THE EXERCISE:
Which lines in the items below contain the word "shape"? Copy out each of those lines and nothing else.

++++

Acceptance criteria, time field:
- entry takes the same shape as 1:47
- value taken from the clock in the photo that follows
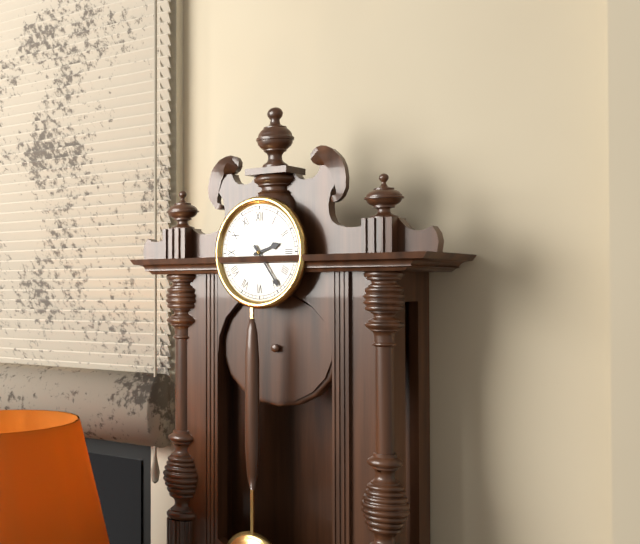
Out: 2:24
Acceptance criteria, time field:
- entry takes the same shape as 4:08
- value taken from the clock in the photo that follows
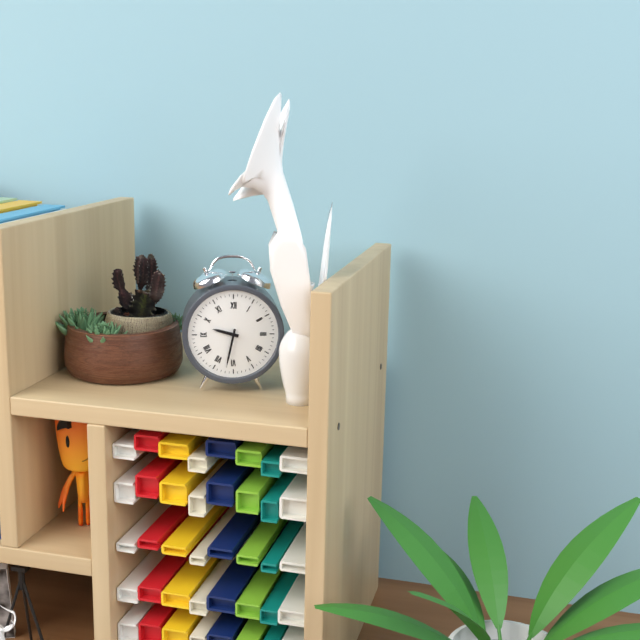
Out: 9:32
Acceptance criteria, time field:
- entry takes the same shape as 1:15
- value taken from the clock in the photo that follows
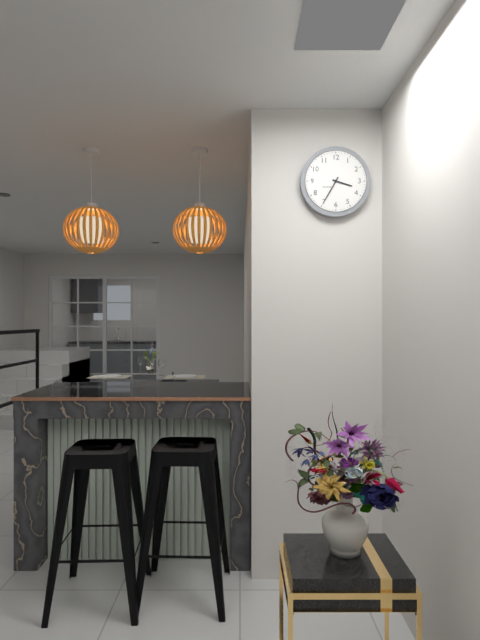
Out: 3:35
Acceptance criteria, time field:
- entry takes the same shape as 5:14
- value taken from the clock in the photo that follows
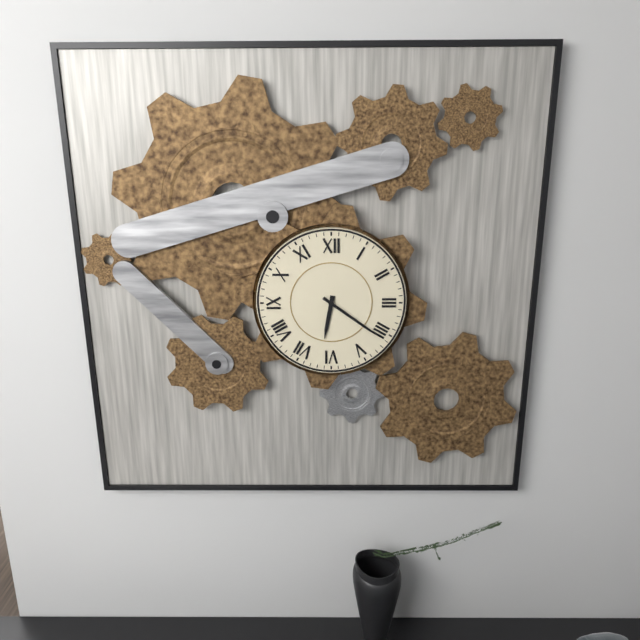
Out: 6:21
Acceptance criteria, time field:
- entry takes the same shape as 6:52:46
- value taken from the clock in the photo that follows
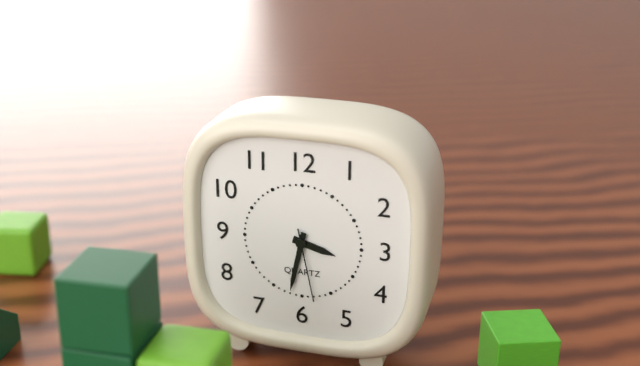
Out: 3:32:28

++++

THE COMPLETED TASK:
- entry takes the same shape as 1:47
- entry takes the same shape as 4:08
- entry takes the same shape as 1:15
- entry takes the same shape as 5:14
- entry takes the same shape as 6:52:46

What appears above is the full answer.